Jeff Nichols' Take Shelter is a compelling family drama anchored by Michael Shannon's captivating performance as Curtis, a man whose judgment regarding the safety and welfare of his family grows increasingly at odds with those around him.
Curtis dreams about an impending storm of great magnitude. Birds fly off in large numbers, and the rain is thick and viscous like motor oil. He's concerned the dreams may be prophetic so he starts building an underground shelter in his backyard to protect his family, which includes wife Samantha (Jessica Chastain) and their daughter Hannah (Tova Stewart) who is deaf but an operation could soon change that, presuming they can pay for it.
His dreams continue and intensify. The storms increase in size and those closest to Curtis attack him. When awake, the vividness of the dreams, which leave him covered in sweat, lead Curtis to distrust his attackers, resulting in his distancing himself from the family pet, a friend, and even family members.
In an effort to control his dreams, Curtis tries to manage his sleep with the help of prescription medication, but the dreams manifest into hallucinations.
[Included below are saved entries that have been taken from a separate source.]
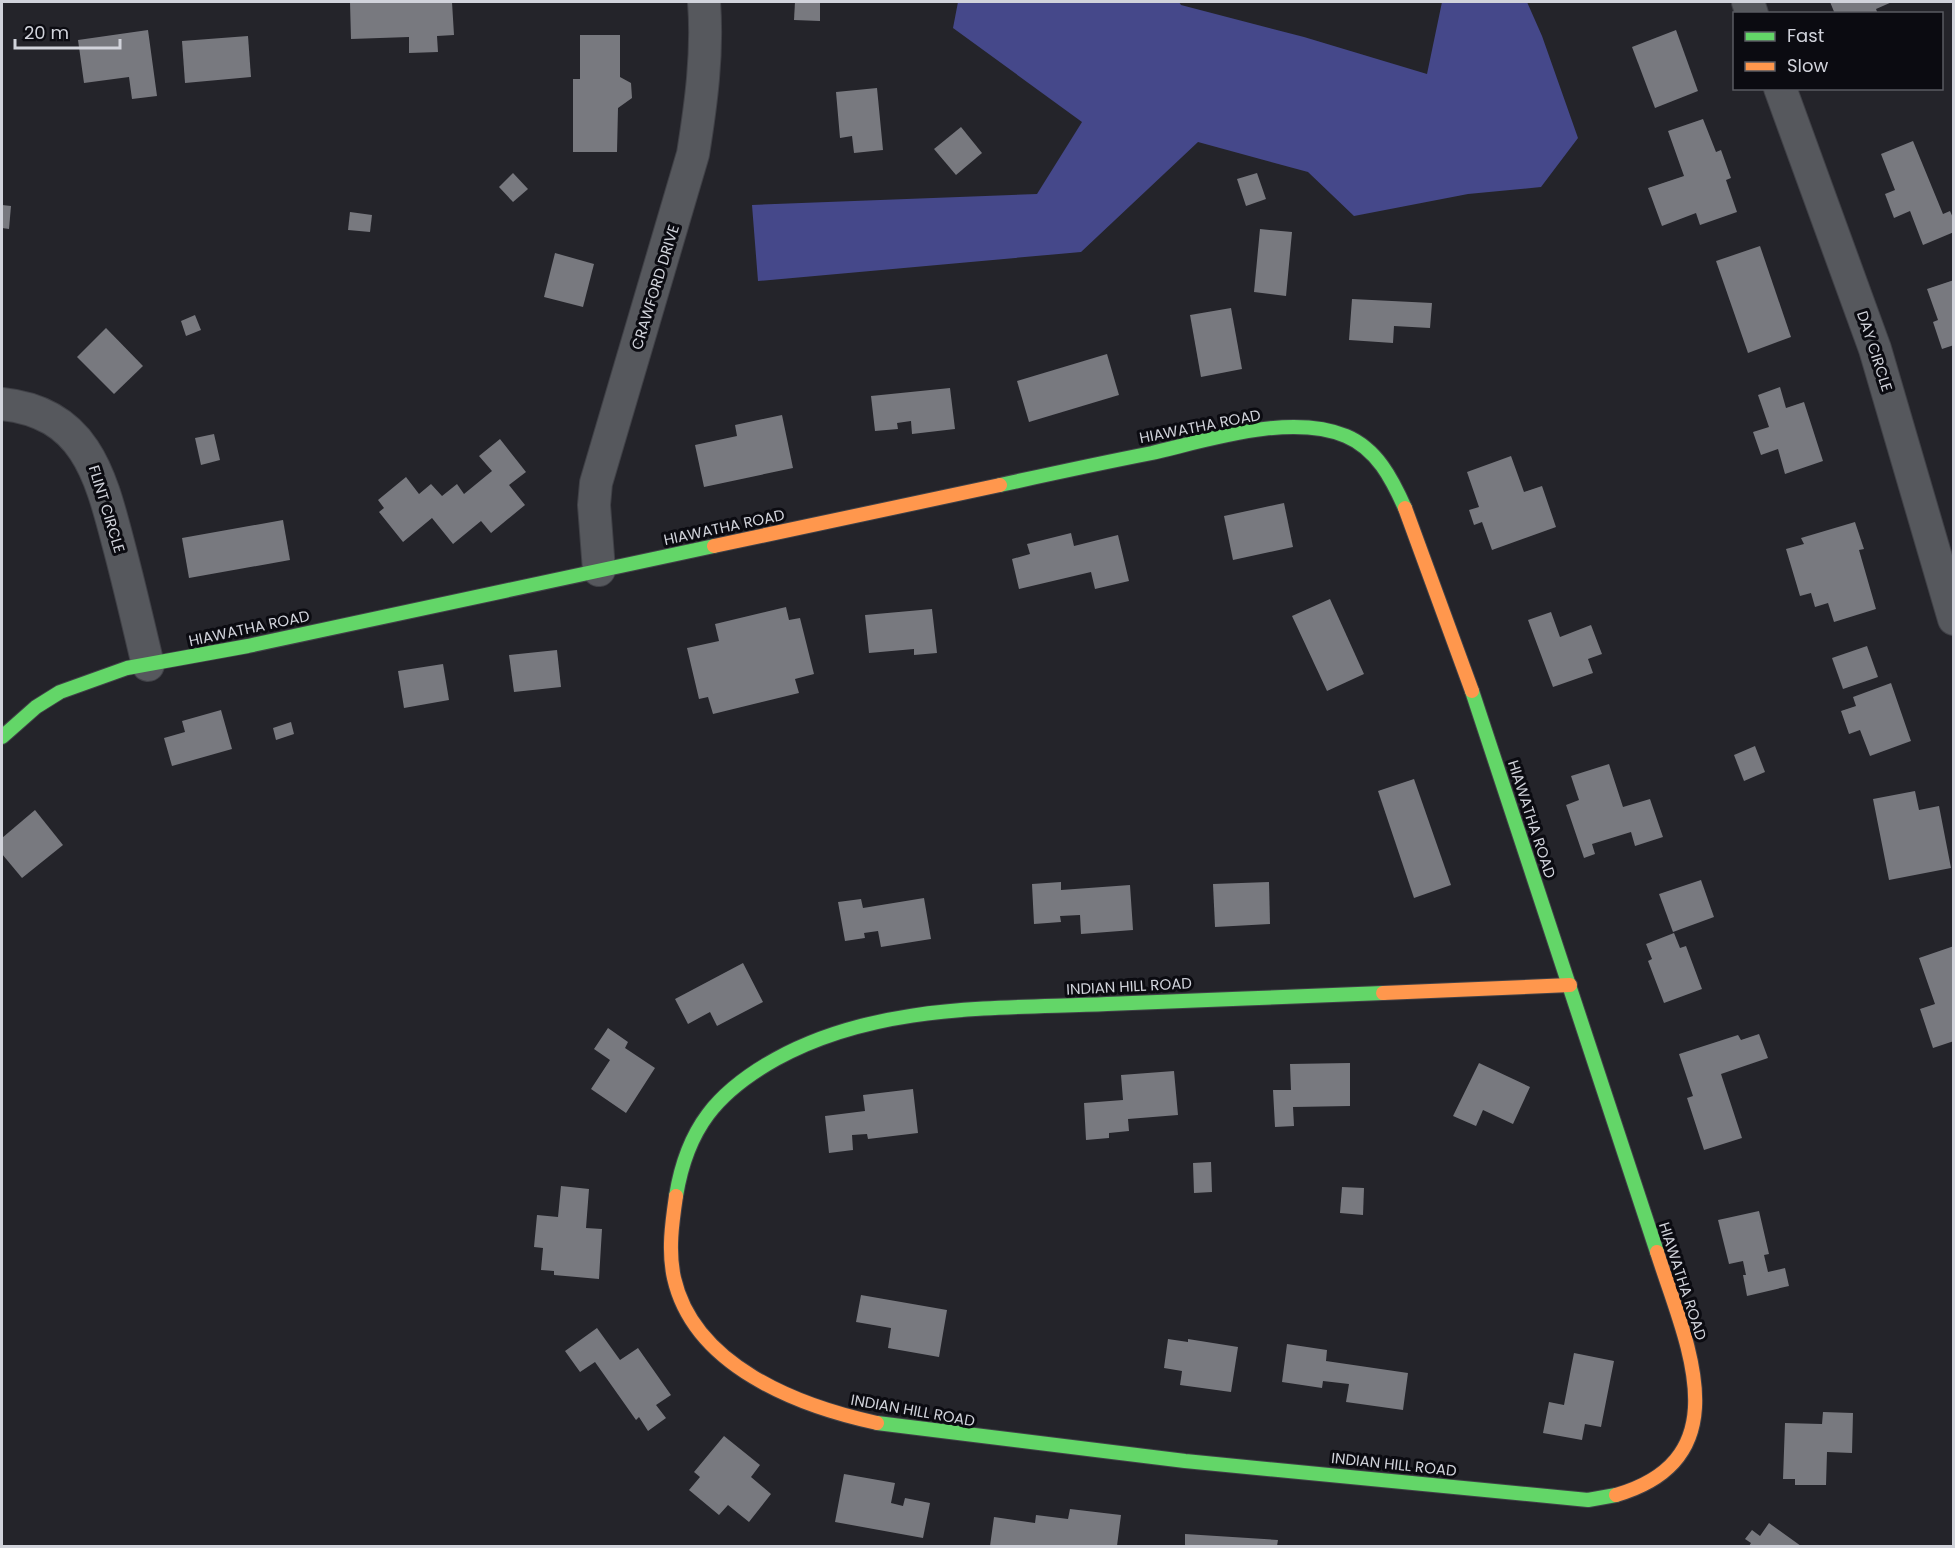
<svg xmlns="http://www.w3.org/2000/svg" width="1955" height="1548" font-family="Poppins,sans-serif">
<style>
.forest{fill:#45488a}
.building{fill:#78797f}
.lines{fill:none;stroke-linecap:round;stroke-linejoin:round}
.street-casing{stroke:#404147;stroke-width:34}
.fast-casing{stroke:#404147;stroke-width:16}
.slow-casing{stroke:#404147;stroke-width:16}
.street{stroke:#56585d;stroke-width:32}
.fast{stroke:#63d668;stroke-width:14}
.slow{stroke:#ff974d;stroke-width:14}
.labels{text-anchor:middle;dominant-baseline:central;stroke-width:6;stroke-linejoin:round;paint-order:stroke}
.street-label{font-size:15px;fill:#d1d3db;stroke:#0b0b11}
</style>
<rect width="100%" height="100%" fill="#24242a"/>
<polygon class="forest" points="958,2 1179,2 1181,5 1304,37 1427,74 1442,2 1527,2 1542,36 1578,138 1541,187 1468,194 1354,216 1308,172 1198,142 1081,252 758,281 752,205 1037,194 1082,122 953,28"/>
<g class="building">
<polygon points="350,2 452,2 454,35 437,36 438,52 409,53 409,37 351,39"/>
<polygon points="795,2 820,2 820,21 794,20"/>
<polygon points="1830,2 1892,2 1876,9 1878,14 1835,14"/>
<polygon points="148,30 157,96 132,99 129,77 84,83 78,40"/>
<polygon points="1676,30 1698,91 1655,108 1632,47"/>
<polygon points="580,35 620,35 620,77 631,83 632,98 618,108 617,152 573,152 573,79 580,79"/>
<polygon points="248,36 251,77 185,83 182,41"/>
<polygon points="877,88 883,150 854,153 852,136 840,138 836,92"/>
<polygon points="1703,119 1716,152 1721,150 1731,178 1726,180 1737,212 1700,225 1696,213 1662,226 1648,188 1684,176 1668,131"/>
<polygon points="961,127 982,153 956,175 934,149"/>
<polygon points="1913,141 1943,214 1950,211 1954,220 1954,232 1923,245 1910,211 1894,218 1885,194 1895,190 1881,154"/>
<polygon points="513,173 528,189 513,202 499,187"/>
<polygon points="1257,173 1266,199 1246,206 1237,179"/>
<polygon points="2,205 11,206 9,229 2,228"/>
<polygon points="350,212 372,215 370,232 348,230"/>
<polygon points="1260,229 1292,232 1286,296 1254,292"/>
<polygon points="1760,246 1791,337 1748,353 1716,261"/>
<polygon points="555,253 594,264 583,307 544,297"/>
<polygon points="1954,280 1954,345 1942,349 1933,322 1938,320 1927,289"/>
<polygon points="1352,299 1432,303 1430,328 1394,326 1393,343 1349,340"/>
<polygon points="1231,308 1242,369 1201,377 1190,315"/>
<polygon points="195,315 201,330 186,336 181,321"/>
<polygon points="106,328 143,366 114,394 77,357"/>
<polygon points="1107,354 1119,395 1029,422 1017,381"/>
<polygon points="1780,387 1786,408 1804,402 1823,461 1785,474 1778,449 1761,455 1753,432 1769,427 1758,395"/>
<polygon points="950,388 955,429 912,434 911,421 897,423 898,429 875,431 871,396"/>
<polygon points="782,415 793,468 704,487 695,445 737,436 735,425"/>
<polygon points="214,434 220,460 201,465 195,438"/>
<polygon points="500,439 526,472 509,485 525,505 491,533 481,521 453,544 432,518 403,542 379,512 384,508 378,500 406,477 419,494 431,484 442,496 457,484 464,494 492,471 479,456"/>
<polygon points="1511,456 1524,492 1542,486 1556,527 1492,550 1482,522 1474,525 1469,510 1479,507 1467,472"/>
<polygon points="1284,503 1293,547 1233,560 1224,516"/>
<polygon points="283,520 290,560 189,578 182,538"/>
<polygon points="1855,522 1864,549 1859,550 1876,609 1834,622 1828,603 1815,607 1811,593 1800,596 1786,549 1804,544 1801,538"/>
<polygon points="1071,533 1074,546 1118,535 1129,581 1095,589 1091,572 1019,589 1012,559 1030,554 1027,544"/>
<polygon points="1330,599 1364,674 1327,691 1292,616"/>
<polygon points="786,607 789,620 800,618 814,674 795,679 799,693 713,714 708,697 699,699 687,648 719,641 715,624"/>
<polygon points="932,609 937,653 914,655 914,649 869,653 865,615"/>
<polygon points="1551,612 1560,637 1591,625 1602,654 1588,659 1593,673 1553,687 1528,620"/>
<polygon points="1867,646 1878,677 1843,689 1832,658"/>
<polygon points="557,650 561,687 514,692 509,655"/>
<polygon points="443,664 449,700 404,708 398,671"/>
<polygon points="1891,683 1911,741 1870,756 1860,730 1849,734 1841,711 1856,706 1853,697"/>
<polygon points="221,710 232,749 172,766 164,738 185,732 182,721"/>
<polygon points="291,722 294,734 276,740 273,728"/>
<polygon points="1755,746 1765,772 1744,781 1734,755"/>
<polygon points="1609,764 1623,807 1650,799 1663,837 1635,846 1631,832 1592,844 1595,854 1584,858 1566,805 1579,800 1571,776"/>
<polygon points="1414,779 1451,885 1414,898 1378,791"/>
<polygon points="1915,791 1919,810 1939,806 1951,868 1889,880 1873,799"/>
<polygon points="35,810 63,845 22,878 2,854 2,838"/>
<polygon points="1701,880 1714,917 1673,932 1659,894"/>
<polygon points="1061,882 1061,890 1130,885 1133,930 1081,934 1080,915 1060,916 1061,922 1034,924 1032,884"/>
<polygon points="1269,882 1270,924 1215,927 1213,884"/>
<polygon points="924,898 931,939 881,947 878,931 864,933 865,938 845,941 838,902 861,899 863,908"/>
<polygon points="1674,933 1680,948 1686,946 1702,989 1664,1003 1648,961 1652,959 1646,944"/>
<polygon points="1954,946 1954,1041 1933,1048 1920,1009 1935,1004 1919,958"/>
<polygon points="743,963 763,1002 717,1026 710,1012 688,1024 675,999"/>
<polygon points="608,1028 628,1042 625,1048 655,1068 626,1113 591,1089 610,1060 594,1049"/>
<polygon points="1759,1034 1768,1058 1721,1074 1742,1138 1704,1150 1687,1098 1693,1096 1679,1054 1738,1035 1741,1040"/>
<polygon points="1350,1063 1350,1106 1293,1107 1294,1126 1275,1127 1273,1090 1291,1090 1290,1064"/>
<polygon points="1479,1063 1530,1087 1513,1124 1483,1110 1476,1126 1453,1116"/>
<polygon points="1174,1071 1178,1115 1128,1119 1129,1131 1109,1133 1109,1138 1086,1140 1084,1103 1123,1100 1121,1075"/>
<polygon points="913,1089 918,1133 868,1139 867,1134 852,1135 853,1150 829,1153 825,1116 865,1111 863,1095"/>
<polygon points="1211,1162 1212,1192 1194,1193 1193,1163"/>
<polygon points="561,1186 589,1189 586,1228 602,1229 599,1279 554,1275 554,1271 541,1270 543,1248 534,1247 537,1215 558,1217"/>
<polygon points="1342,1187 1364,1188 1363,1215 1340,1213"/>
<polygon points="1759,1211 1769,1254 1764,1255 1768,1272 1785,1268 1789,1286 1747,1296 1743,1275 1746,1275 1743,1261 1729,1264 1718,1220"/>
<polygon points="861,1295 947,1310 939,1357 888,1348 891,1328 856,1322"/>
<polygon points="597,1328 620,1360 638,1348 671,1395 656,1405 666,1418 648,1431 639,1417 636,1420 595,1362 580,1372 565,1351"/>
<polygon points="1168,1339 1188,1342 1188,1339 1238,1347 1231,1392 1180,1385 1182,1371 1164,1368"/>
<polygon points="1287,1344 1327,1350 1326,1361 1408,1373 1403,1410 1346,1402 1349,1384 1323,1381 1322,1388 1282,1382"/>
<polygon points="1574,1353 1614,1361 1601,1427 1585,1424 1582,1440 1543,1433 1549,1402 1564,1405"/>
<polygon points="1823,1412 1853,1413 1852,1453 1827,1452 1826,1485 1795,1485 1795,1479 1783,1479 1785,1423 1822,1424"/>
<polygon points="724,1436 760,1465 751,1477 771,1494 749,1522 728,1505 719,1515 689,1490 700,1477 694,1472"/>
<polygon points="844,1474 895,1483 891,1503 903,1506 905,1498 930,1503 923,1538 835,1522"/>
<polygon points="1070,1509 1121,1515 1117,1546 990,1546 994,1517 1035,1523 1036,1515 1068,1519"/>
<polygon points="1769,1523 1801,1546 1749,1546 1751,1543 1745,1539 1752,1530 1760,1536"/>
<polygon points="1185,1534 1278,1540 1277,1546 1185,1546"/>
</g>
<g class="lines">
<defs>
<g id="street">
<polyline points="1748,2 1752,14"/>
<polyline points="1780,88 1875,349 1954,619"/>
<path d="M2 404C88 413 101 478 120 550 130 588 139 627 148 665"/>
<path d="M599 570 594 505 596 483 693 154C701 104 708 53 704 2"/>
</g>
<g id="fast">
<path d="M1000 485C1050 474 1101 463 1152 453 1208 440 1290 413 1346 436 1377 449 1392 479 1405 508"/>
<polyline points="1472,691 1657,1252"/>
<polyline points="2,737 36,707 60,692 127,668 248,646 714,546"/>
<path d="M676 1196C687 1128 717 1092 776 1059 878 1003 994 1009 1107 1004 1199 1000 1291 997 1383 993"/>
<polyline points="877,1423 1185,1461 1588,1500 1616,1495"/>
</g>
<g id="slow">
<polyline points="1405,508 1472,691"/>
<polyline points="714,546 1000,485"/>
<polyline points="1383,993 1570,985"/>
<path d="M676 1196C672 1223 668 1251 674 1278 694 1366 798 1406 877 1423"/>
<path d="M1616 1495C1744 1458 1685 1340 1657 1252"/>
</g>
</defs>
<use href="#street" class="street-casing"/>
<use href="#fast" class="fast-casing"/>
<use href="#slow" class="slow-casing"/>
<use href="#street" class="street"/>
<use href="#fast" class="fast"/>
<use href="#slow" class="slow"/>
</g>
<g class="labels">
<g class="street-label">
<text transform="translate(655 287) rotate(-73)">CRAWFORD DRIVE</text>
<text transform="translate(1875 351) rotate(72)">DAY CIRCLE</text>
<text transform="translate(1200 426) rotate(-11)">HIAWATHA ROAD</text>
<text transform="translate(107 509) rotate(73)">FLINT CIRCLE</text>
<text transform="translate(724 527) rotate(-12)">HIAWATHA ROAD</text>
<text transform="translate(249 628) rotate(-12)">HIAWATHA ROAD</text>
<text transform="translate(1532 819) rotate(72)">HIAWATHA ROAD</text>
<text transform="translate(1129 986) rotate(-3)">INDIAN HILL ROAD</text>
<text transform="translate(1683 1281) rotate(72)">HIAWATHA ROAD</text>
<text transform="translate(913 1410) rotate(10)">INDIAN HILL ROAD</text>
<text transform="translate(1394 1464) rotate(6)">INDIAN HILL ROAD</text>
</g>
</g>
<rect width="1955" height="1548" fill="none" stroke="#d1d3db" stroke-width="6"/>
<rect x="1733" y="12" width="210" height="78" fill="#0b0b11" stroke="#5a5b62" stroke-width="1.5"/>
<rect x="1745" y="32" width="30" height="9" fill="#63d668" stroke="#5a5b62" stroke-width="1.5"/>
<text x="1787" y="42" font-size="18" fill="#d1d3db">Fast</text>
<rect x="1745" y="62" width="30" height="9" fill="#ff974d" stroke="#5a5b62" stroke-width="1.5"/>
<text x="1787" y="72" font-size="18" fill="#d1d3db">Slow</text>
<path d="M15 39v9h105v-9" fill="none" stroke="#d1d3db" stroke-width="3"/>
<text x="24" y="39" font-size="18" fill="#d1d3db" stroke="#0b0b11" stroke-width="4.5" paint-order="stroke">20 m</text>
</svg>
Being that his mother (Kathy Baker) was institutionalized, Curtis is concerned he too might be losing his sanity, yet he can't turn back from completing the shelter, especially when he sees glimmers that he may be right.
Though a small film, Take Shelter has great power thanks to dynamic between the married lead characters. Shannon is impressive as a man unsure of whether his sanity is slowing slipping away or if he's the only sane person. Chastain finds the poignancy of Samantha who understandably struggles to find the strength to hold the family together as her husband changes. Nichols' direction is understated but effective. The pacing might be too slow for some and the dealing with the daughter's deafness, though believable, was a tad repetitive.
The ending is very well done yet it's so subtle it may lose some viewers. Not to reveal anything but what happens can be taken two ways. Only one is a logical progression of the plot while the other comes off like an O. Henry plot twist typical of standard Hollywood fare. Nichols wouldn't have told this story the way he did, if it was the latter.